Aufgabenstellung: Führen Sie den Text zur Haftung des Beklagten als Organ der E. C. AG im Anschluss an seinen letzten Satz fort.

18 Wie die interne Organisation der Gesellschaft ausgestaltet ist, entzieht sich in der Regel ebenso der Wahrnehmung des einzelnen Anlegers wie die Umstände, aus denen sich Anhaltspunkte ergeben können, die das Organ verpflichten, die Führung der Geschäfte auch außerhalb seines eigentlichen Verantwortungsbereichs näher zu kontrollieren und gegebenenfalls Maßnahmen zu ergreifen, um deren Gesetzmäßigkeit sicherzustellen. Bezüglich dieser Umstände trifft daher das Organ nach allgemeinen Grundsätzen eine sekundäre Darlegungslast (vgl. hierzu Senat, Urteil vom 4. Februar 2021 - III ZR 7/20, NJW 2021, 1759 Rn. 19).
19 b) Ob der Beklagte für die Bankgeschäfte der E. C. AG im Allgemeinen und den Vertragsschluss mit dem Kläger und seiner Ehefrau im Besonderen nach diesen Maßstäben verantwortlich war, ist auf der Grundlage der bisherigen Feststellungen des Berufungsgerichts offen. Das Berufungsgericht hat lediglich festgestellt, dass der Beklagte zum Zeitpunkt des Vertragsschlusses Organ der E. C. AG war. Zu dessen Behauptung, für den Abschluss von Verträgen nicht zuständig gewesen zu sein und von den Beteiligungsverträgen keine Kenntnis gehabt zu haben, hat es keine Feststellungen getroffen. Unterstellt man diese Behauptung, kommt eine Haftung des Beklagten nur wegen der Verletzung von Überwachungspflichten in Betracht. Ob solche bestanden, hat das Berufungsgericht indes nicht erörtert.

(Zeilen aus einer Datenquelle)
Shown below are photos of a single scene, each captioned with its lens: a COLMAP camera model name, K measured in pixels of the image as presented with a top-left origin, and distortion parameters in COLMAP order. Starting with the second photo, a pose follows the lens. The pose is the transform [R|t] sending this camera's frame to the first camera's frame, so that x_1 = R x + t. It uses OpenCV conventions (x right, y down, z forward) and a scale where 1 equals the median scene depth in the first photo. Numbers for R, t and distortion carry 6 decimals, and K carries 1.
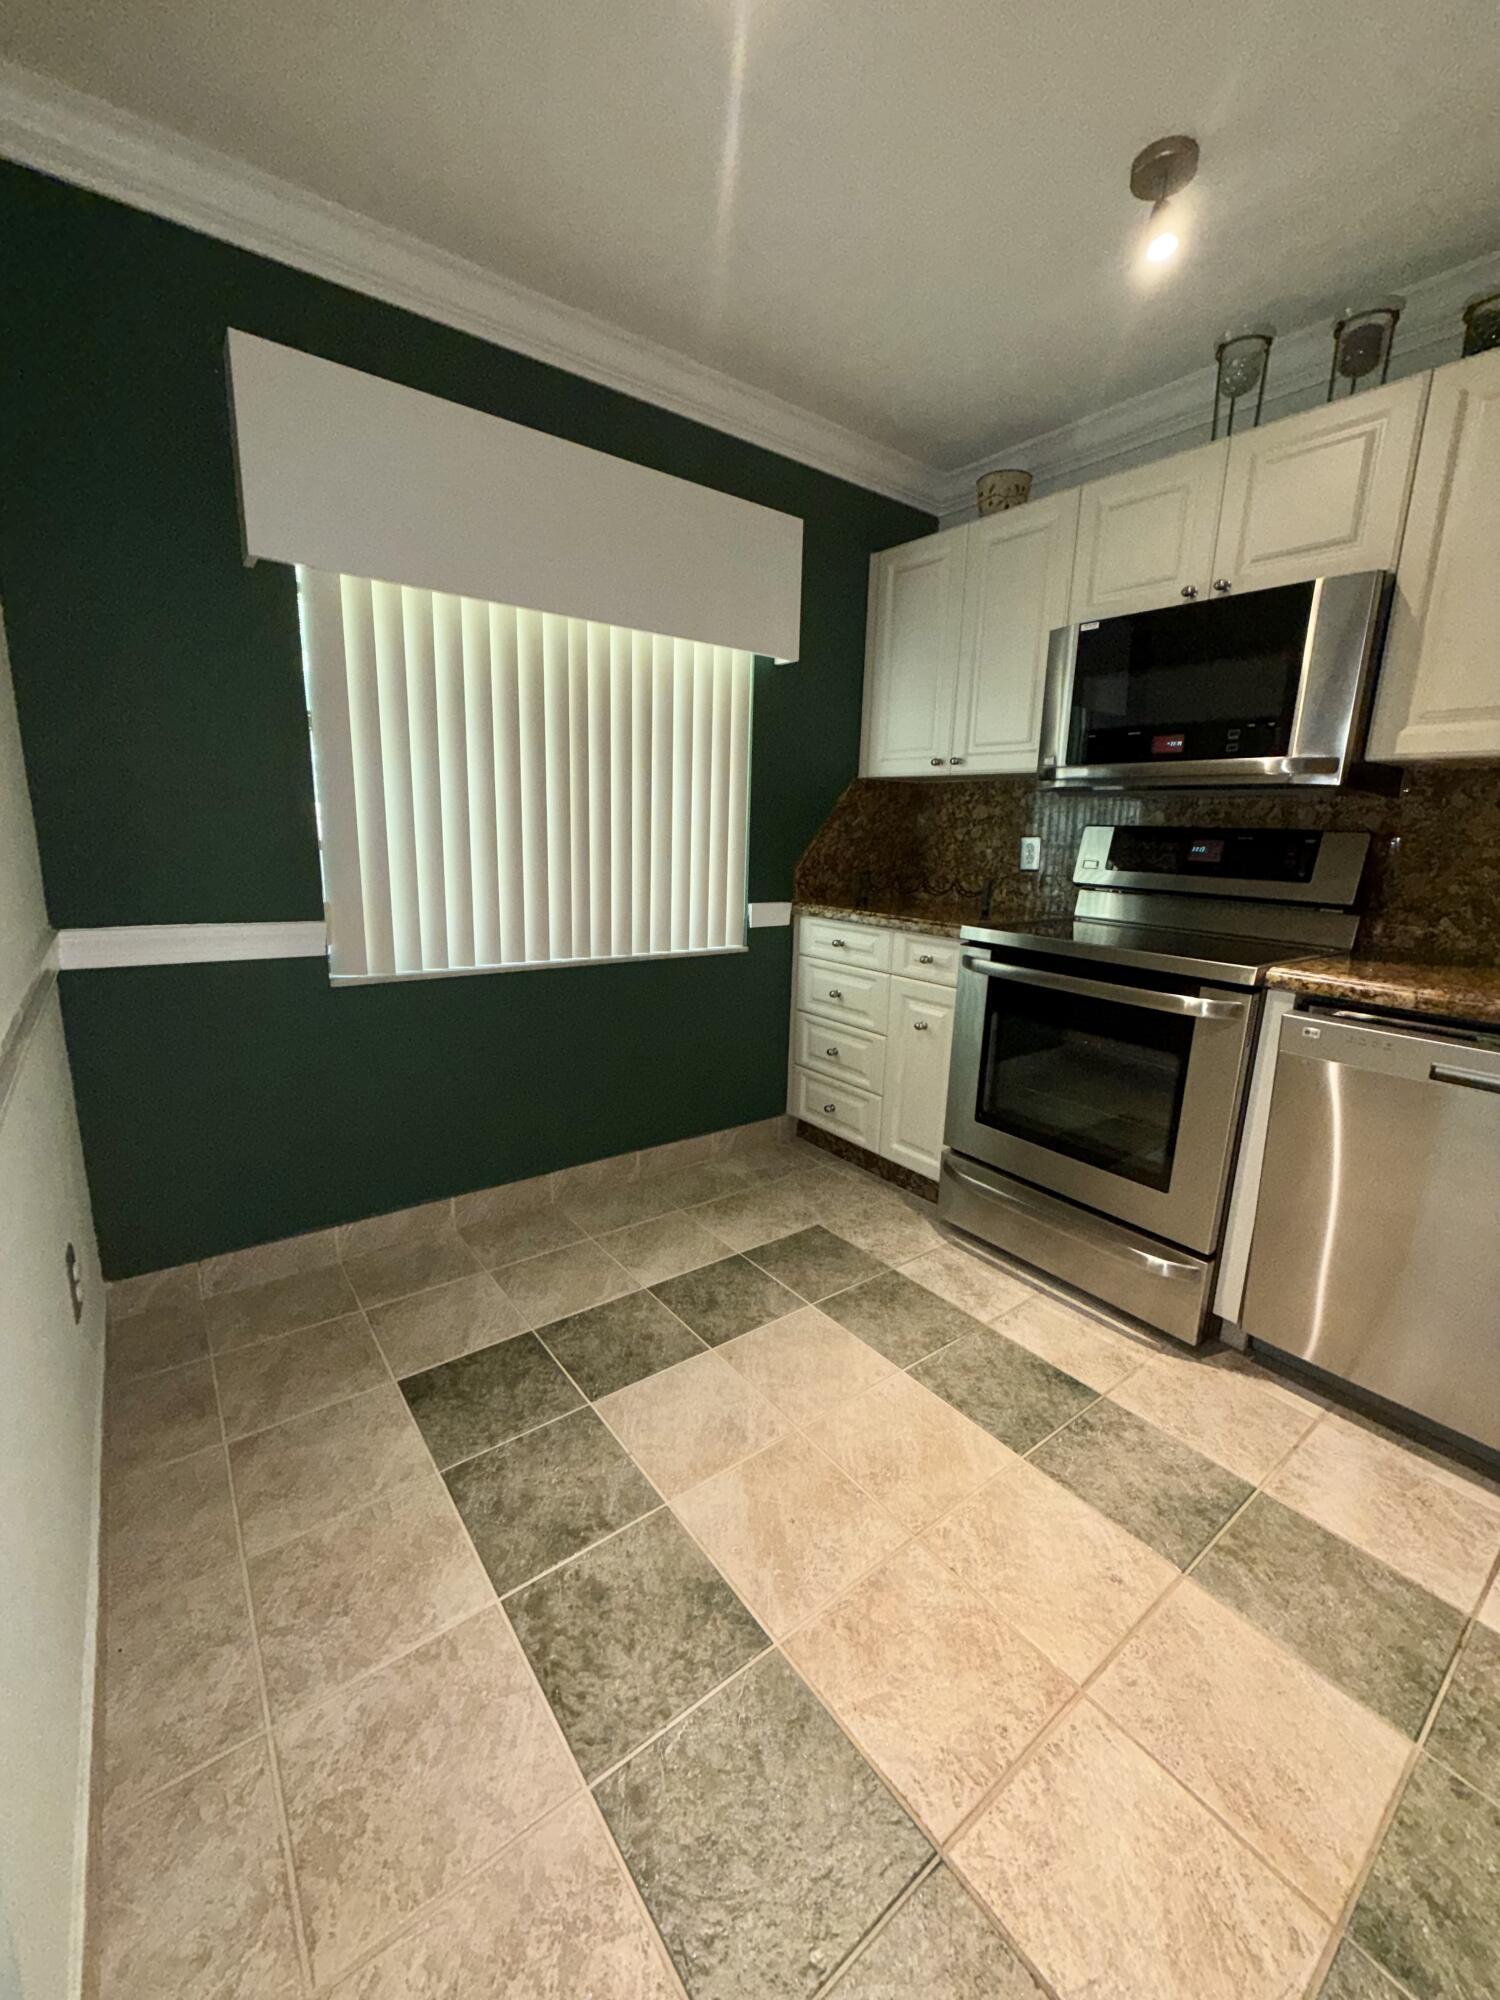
lens RADIAL K [[797.3, 0, 751.9], [0, 797.3, 991.3], [0, 0, 1]] dist [0.000849, 0.000355]
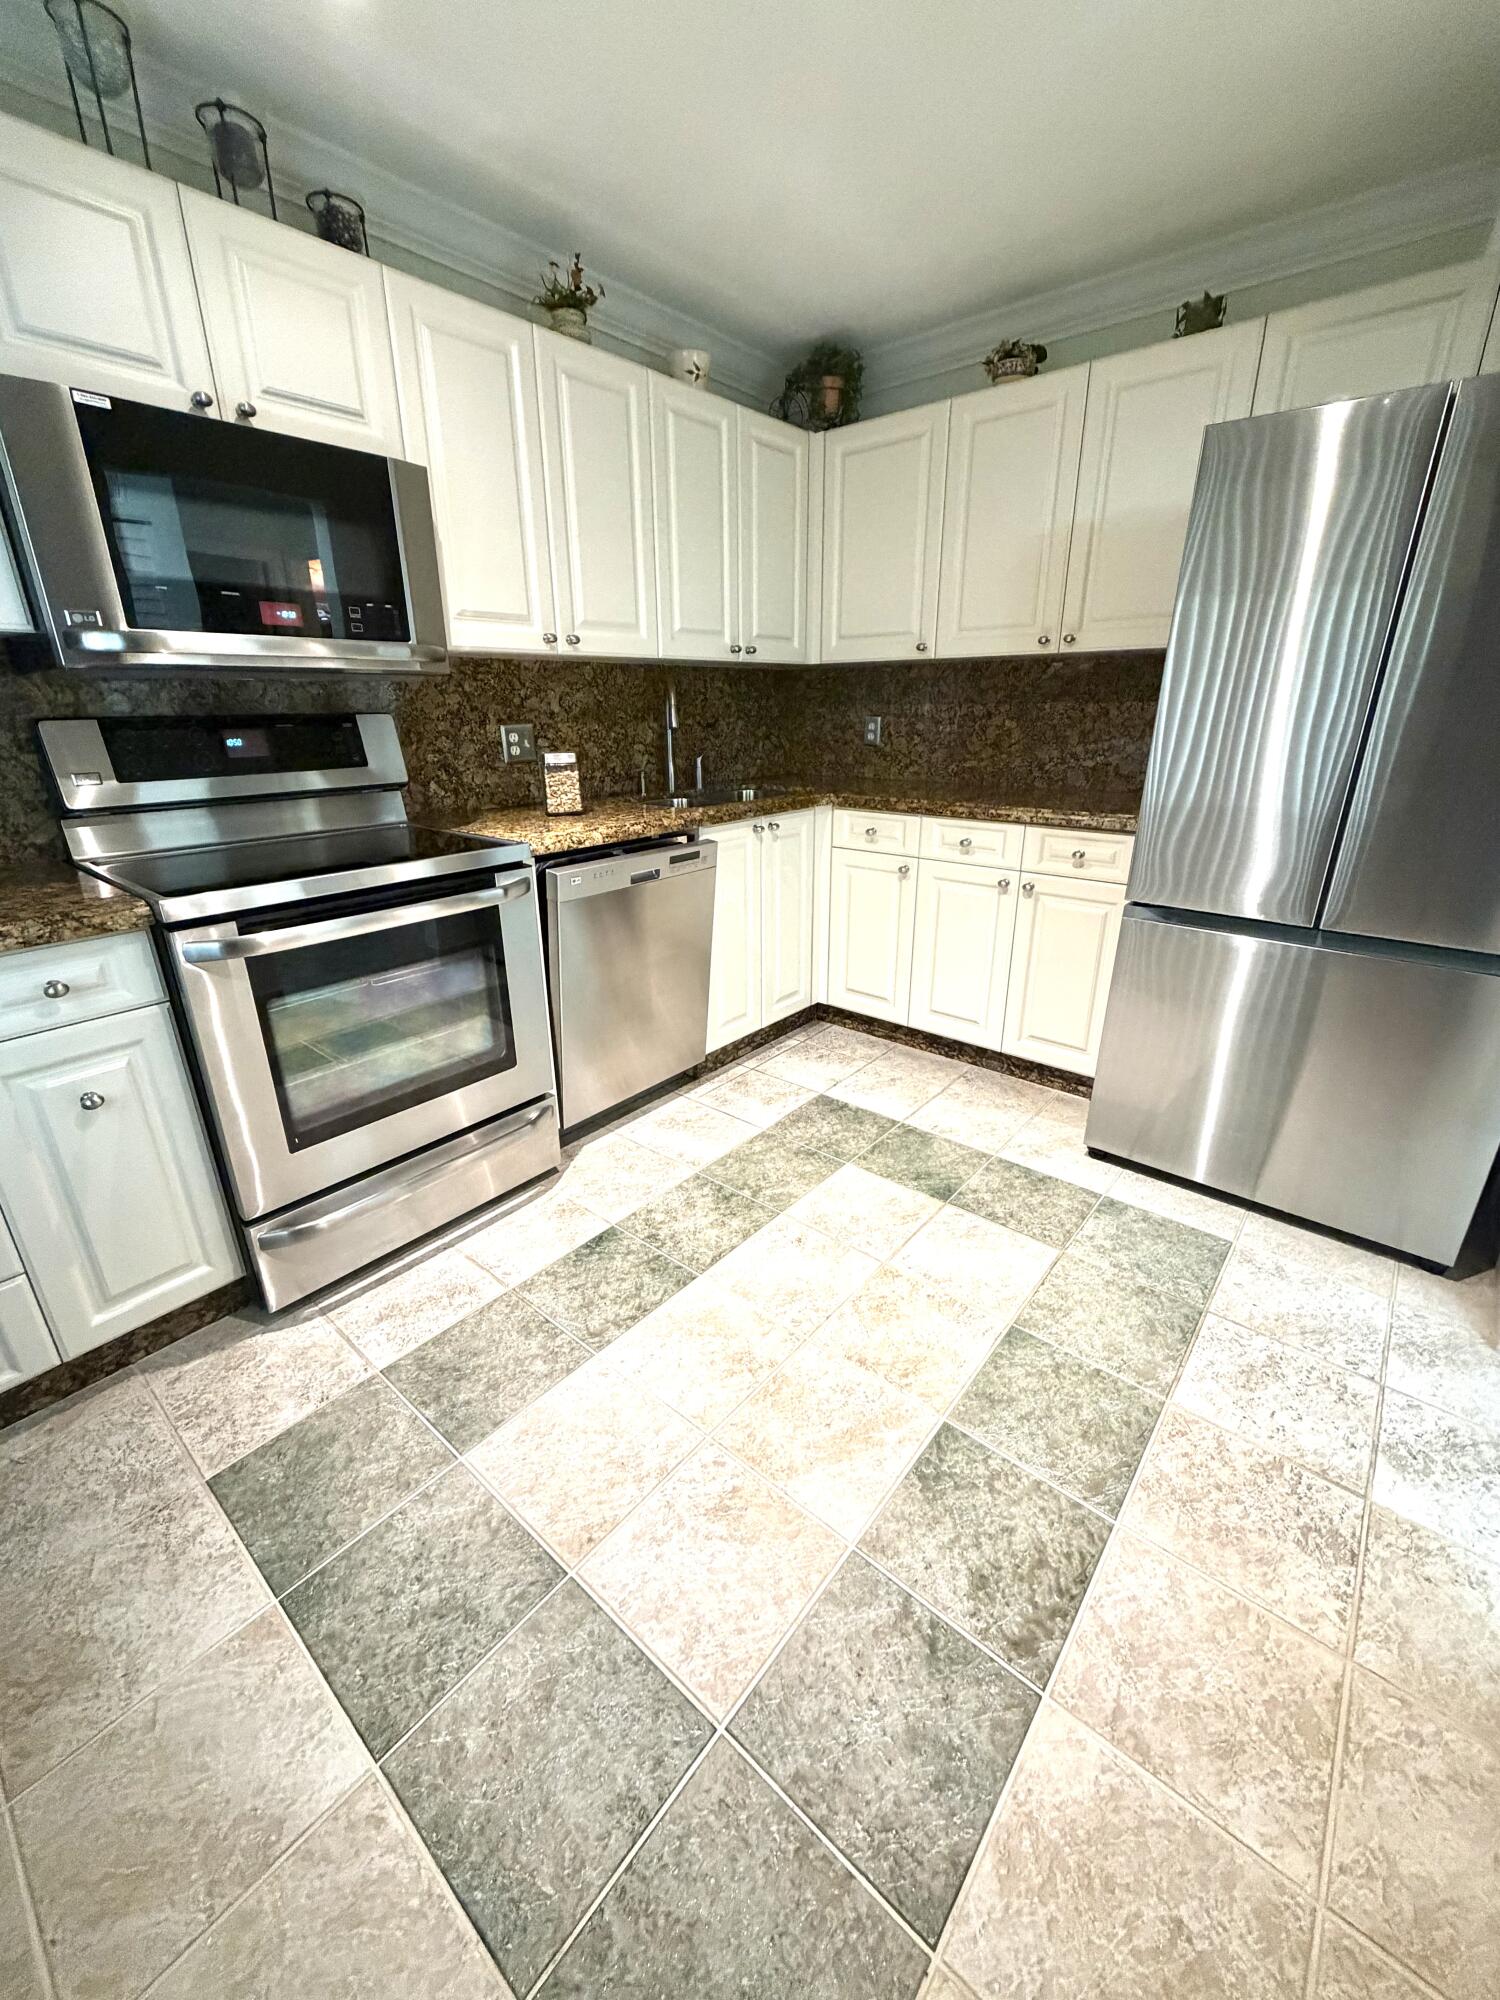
lens RADIAL K [[793.9, 0, 748.9], [0, 793.9, 992.6], [0, 0, 1]] dist [0.000095, 0.000492]
pose [[-0.214555, -0.368519, 0.904522, -0.471382], [0.198606, 0.890280, 0.409826, -0.208335], [-0.956306, 0.267574, -0.117823, 0.760748]]
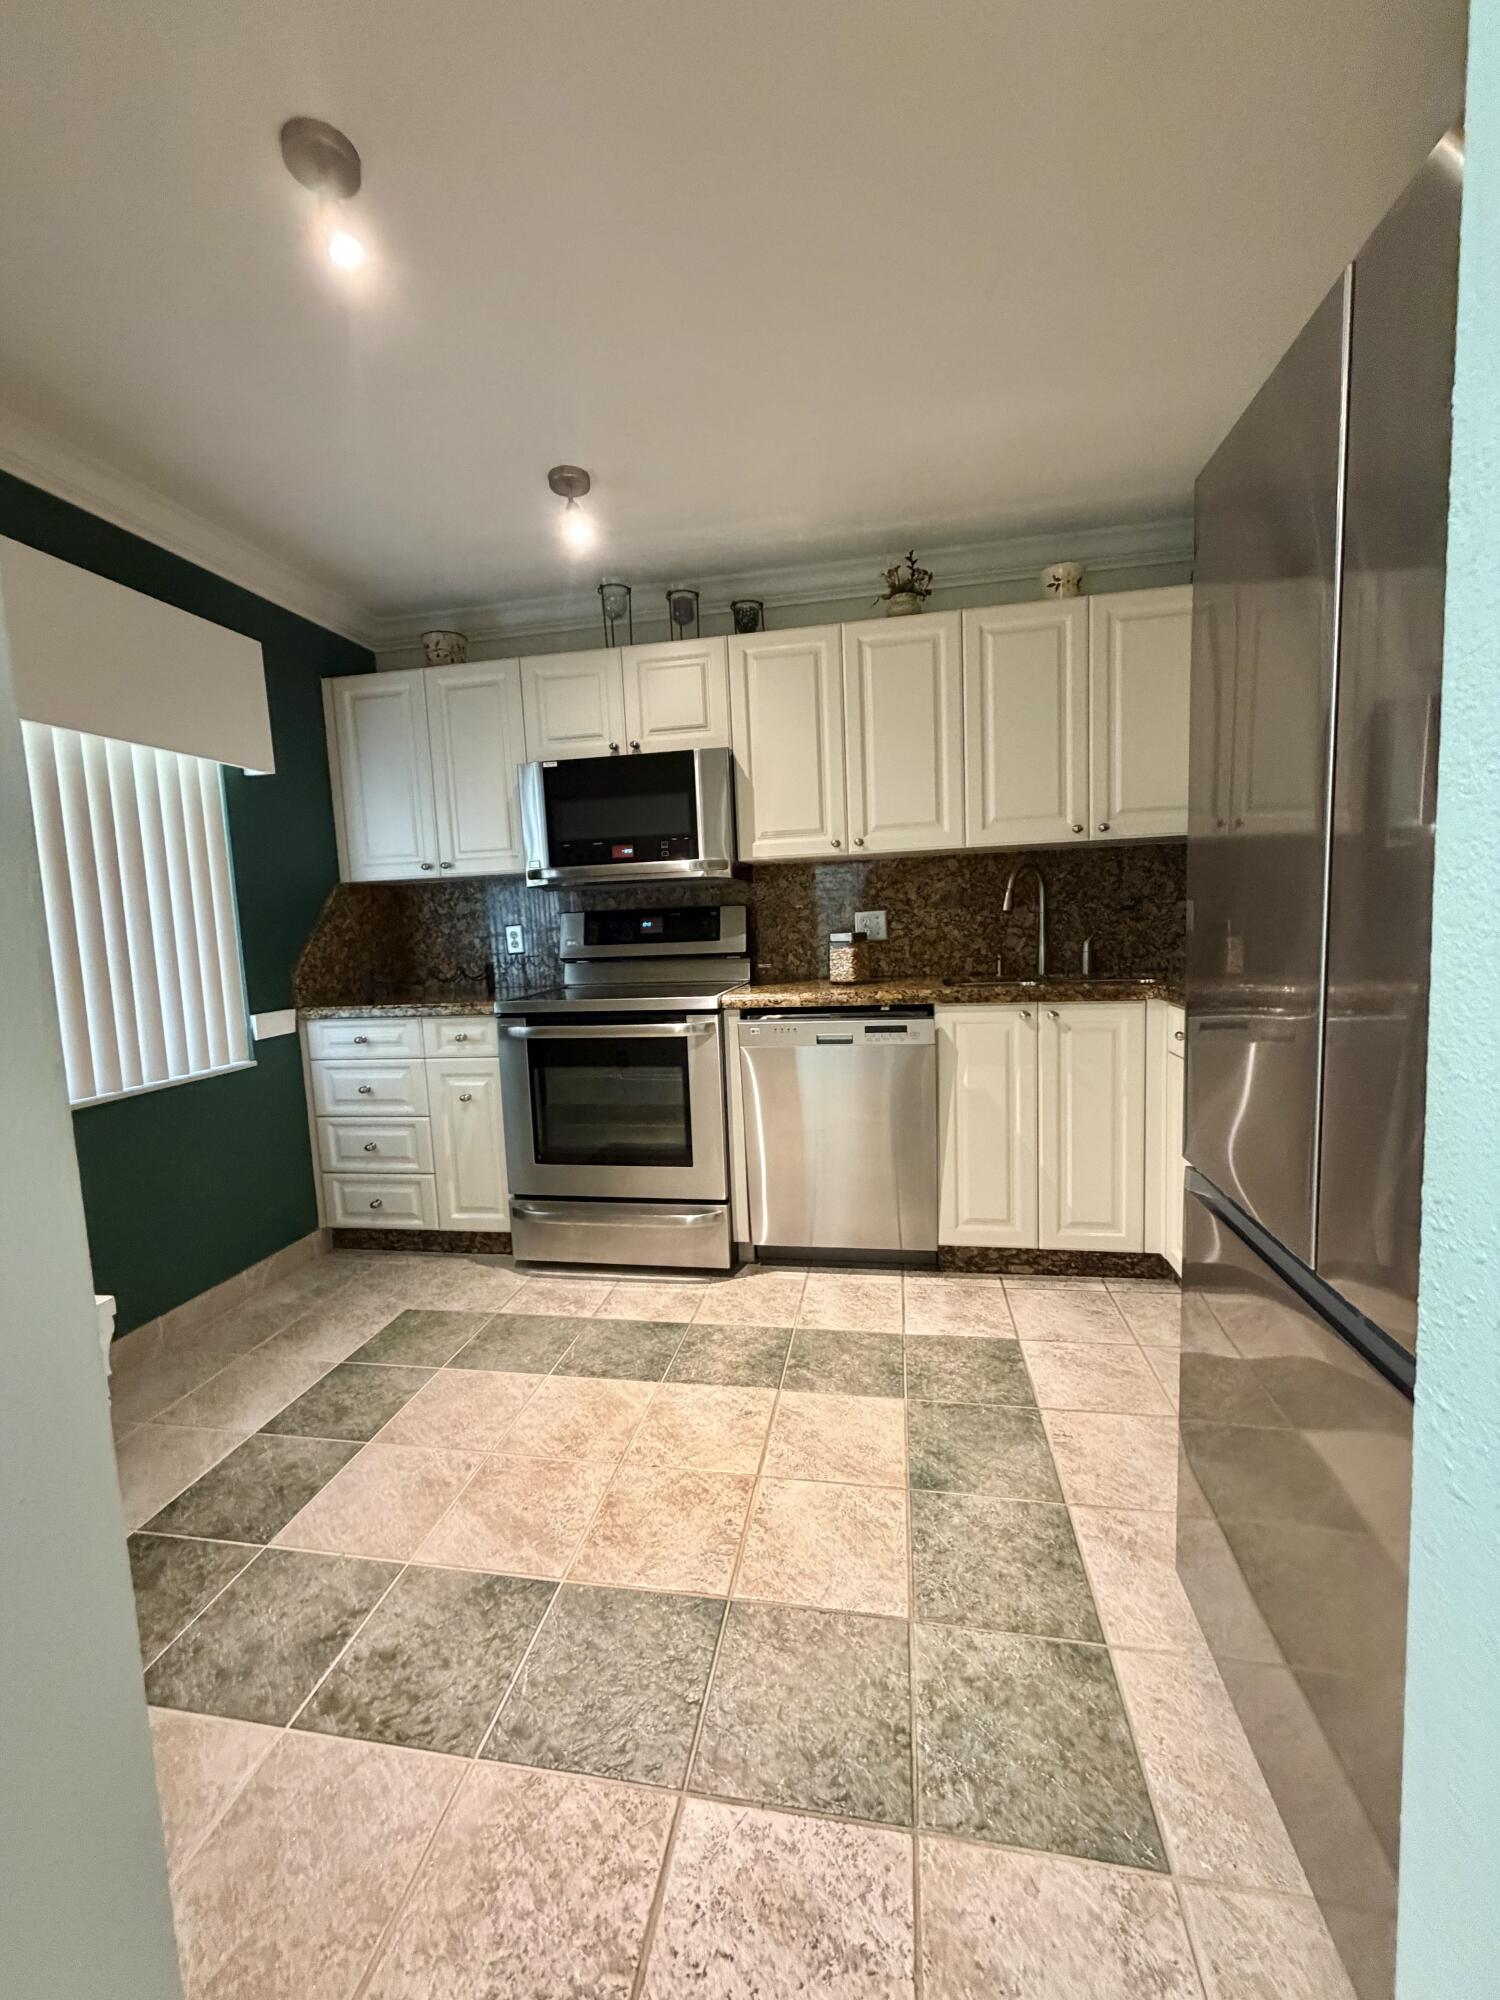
lens RADIAL K [[793.9, 0, 748.9], [0, 793.9, 992.6], [0, 0, 1]] dist [0.000095, 0.000492]
pose [[0.738426, -0.128462, 0.661985, -0.269024], [0.202279, 0.978676, -0.035718, 0.024675], [-0.643281, 0.160281, 0.748666, -0.140204]]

Bearbeitungsergebnis:
20 Die bisherigen Feststellungen des Berufungsgerichts genügen auch nicht, um dem Senat die Würdigung zu ermöglichen, ob für den Beklagten Anhaltspunkte bestanden, die Überwachungspflichten ausgelöst hätten. Insbesondere kann allein daraus, dass ihm bekannt war, dass die E. C. AG Gelder einwarb, nicht darauf geschlossen werden, es sei für ihn erkennbar gewesen, dass die Gesellschaft Einlagen- und damit Bankgeschäfte betrieb. Gegenteiliges folgt auch nicht aus der vom Berufungsgericht zitierten Entscheidung des Oberlandesgerichts Frankfurt am Main (NJW-RR 2017, 547). Soweit dort ausgeführt ist, die Unzuständigkeit eines Geschäftsführers für den Abschluss von Verträgen lasse seine Verantwortlichkeit dann nicht entfallen, wenn diese Tätigkeit Teil des Geschäftsmodells der Gesellschaft sei, lag dem die Feststellung zugrunde, dass "sämtliche entsprechenden Geschäftsabschlüsse mit seinem [des Geschäftsführers] Wissen und Wollen" erfolgt waren (OLG Frankfurt aaO Rn. 28). Bei einer solchen Kenntnis - die hier gerade nicht festgestellt ist - bestehen nach den dargestellten Maßstäben bereits nicht mehr nur Überwachungspflichten, sondern ist das Organ zum Einschreiten gegen die Geschäftspraxis verpflichtet.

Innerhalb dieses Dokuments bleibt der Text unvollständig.